Start of Data to examine

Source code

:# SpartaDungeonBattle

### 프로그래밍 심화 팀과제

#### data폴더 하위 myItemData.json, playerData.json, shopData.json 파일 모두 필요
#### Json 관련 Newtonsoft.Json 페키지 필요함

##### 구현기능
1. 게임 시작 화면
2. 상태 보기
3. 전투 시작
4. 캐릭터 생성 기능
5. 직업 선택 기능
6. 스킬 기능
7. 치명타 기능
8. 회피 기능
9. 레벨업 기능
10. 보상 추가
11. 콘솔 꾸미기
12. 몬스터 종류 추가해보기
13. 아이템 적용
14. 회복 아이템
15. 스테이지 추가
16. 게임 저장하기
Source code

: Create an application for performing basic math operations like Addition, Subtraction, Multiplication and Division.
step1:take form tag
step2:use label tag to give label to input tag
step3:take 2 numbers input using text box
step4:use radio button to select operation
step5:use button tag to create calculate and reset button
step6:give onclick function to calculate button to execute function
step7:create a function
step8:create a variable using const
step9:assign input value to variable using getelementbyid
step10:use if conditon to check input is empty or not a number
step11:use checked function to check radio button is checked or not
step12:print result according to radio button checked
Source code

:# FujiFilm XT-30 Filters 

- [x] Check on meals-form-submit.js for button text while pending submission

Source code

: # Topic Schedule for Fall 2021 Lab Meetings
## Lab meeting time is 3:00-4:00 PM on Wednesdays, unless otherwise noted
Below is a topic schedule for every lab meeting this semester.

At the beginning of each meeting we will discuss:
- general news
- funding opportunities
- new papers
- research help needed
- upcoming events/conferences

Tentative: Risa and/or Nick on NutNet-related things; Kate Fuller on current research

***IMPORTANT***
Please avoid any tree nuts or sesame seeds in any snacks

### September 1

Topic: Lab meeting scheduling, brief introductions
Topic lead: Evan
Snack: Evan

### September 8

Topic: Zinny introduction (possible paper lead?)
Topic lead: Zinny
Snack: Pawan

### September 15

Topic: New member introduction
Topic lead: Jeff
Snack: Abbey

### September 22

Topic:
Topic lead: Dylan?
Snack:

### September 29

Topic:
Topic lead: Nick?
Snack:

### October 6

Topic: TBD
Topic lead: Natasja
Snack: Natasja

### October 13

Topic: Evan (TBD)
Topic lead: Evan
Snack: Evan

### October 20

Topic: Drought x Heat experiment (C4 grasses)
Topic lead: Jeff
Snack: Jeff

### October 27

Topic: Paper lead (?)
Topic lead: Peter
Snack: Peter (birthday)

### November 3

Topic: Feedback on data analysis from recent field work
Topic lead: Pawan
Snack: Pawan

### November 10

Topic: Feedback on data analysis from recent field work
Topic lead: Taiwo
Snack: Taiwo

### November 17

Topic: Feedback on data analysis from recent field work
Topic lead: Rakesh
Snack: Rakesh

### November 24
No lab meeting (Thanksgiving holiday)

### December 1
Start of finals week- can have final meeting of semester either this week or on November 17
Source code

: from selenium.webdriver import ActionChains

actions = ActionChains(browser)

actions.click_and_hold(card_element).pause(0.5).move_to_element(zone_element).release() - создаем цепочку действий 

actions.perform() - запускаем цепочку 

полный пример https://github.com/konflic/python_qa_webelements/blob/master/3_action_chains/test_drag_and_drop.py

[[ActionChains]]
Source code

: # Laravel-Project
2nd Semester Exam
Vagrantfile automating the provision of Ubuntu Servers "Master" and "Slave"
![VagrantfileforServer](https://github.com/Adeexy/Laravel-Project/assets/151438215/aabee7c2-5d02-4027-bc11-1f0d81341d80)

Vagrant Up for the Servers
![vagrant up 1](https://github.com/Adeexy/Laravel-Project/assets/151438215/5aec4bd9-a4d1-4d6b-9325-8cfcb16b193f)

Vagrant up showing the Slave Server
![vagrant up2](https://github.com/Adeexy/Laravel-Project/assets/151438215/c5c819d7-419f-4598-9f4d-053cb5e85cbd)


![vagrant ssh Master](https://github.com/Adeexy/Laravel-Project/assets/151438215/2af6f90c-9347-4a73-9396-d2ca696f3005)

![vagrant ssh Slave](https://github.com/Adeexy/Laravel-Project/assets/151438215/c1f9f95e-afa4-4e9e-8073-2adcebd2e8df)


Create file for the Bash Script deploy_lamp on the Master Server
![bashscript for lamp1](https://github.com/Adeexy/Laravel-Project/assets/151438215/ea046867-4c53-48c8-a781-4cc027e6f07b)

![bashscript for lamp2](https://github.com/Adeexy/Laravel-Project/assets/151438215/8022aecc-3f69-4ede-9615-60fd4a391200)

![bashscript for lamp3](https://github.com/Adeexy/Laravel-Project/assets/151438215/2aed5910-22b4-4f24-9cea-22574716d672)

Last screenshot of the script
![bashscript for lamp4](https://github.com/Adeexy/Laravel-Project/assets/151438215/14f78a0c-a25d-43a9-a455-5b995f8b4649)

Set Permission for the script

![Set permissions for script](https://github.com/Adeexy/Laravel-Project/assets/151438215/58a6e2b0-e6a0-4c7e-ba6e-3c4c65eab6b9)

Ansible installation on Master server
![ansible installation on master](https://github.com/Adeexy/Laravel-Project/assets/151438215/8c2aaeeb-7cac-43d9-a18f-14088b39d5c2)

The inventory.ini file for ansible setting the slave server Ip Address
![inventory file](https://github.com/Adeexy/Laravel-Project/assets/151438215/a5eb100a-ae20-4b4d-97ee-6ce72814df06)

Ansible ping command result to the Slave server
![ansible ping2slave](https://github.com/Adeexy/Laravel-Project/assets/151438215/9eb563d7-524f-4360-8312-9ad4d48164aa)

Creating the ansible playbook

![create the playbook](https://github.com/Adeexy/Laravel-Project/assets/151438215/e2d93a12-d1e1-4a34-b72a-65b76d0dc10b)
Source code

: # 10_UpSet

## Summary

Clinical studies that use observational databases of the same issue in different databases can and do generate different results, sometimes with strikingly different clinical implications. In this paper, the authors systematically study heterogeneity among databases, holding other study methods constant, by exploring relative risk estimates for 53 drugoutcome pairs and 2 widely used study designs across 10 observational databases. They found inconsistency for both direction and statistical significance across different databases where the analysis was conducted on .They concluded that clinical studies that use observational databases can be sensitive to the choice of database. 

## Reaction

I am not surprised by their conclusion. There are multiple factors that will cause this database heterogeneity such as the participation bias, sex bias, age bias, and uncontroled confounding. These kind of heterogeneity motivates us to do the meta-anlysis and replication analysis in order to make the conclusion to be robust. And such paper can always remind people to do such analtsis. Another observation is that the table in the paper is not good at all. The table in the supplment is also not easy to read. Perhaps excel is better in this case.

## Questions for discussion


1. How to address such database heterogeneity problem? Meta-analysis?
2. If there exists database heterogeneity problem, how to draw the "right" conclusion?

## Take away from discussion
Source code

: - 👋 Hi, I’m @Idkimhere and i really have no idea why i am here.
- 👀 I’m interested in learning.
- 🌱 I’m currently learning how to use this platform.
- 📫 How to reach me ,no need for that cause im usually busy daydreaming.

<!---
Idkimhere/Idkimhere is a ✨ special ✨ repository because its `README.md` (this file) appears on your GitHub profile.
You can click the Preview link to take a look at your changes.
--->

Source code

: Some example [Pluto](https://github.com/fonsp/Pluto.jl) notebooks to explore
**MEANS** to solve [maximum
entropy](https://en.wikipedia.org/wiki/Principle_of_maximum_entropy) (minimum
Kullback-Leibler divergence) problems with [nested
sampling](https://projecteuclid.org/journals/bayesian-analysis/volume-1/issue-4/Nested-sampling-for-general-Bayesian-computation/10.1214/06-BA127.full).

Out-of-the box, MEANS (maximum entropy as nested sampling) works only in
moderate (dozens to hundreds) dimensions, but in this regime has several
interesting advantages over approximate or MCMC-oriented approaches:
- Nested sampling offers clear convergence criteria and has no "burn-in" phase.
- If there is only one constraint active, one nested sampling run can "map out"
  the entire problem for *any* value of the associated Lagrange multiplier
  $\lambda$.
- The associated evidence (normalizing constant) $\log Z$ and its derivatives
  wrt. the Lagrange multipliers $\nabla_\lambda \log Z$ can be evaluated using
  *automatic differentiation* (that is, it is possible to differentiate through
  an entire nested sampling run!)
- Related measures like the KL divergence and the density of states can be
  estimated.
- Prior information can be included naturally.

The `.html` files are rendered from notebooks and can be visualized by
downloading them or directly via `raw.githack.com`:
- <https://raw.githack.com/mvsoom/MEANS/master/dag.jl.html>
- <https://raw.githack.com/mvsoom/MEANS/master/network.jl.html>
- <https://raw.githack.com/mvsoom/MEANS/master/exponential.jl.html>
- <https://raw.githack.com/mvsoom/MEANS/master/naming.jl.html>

End of Data to examine

--- Action item ---
Set down exactly, and only, the lines from the one with "an entire nested sampling run!)" to the final line of the data.

--- Output for this exercise ---
  an entire nested sampling run!)
- Related measures like the KL divergence and the density of states can be
  estimated.
- Prior information can be included naturally.

The `.html` files are rendered from notebooks and can be visualized by
downloading them or directly via `raw.githack.com`:
- <https://raw.githack.com/mvsoom/MEANS/master/dag.jl.html>
- <https://raw.githack.com/mvsoom/MEANS/master/network.jl.html>
- <https://raw.githack.com/mvsoom/MEANS/master/exponential.jl.html>
- <https://raw.githack.com/mvsoom/MEANS/master/naming.jl.html>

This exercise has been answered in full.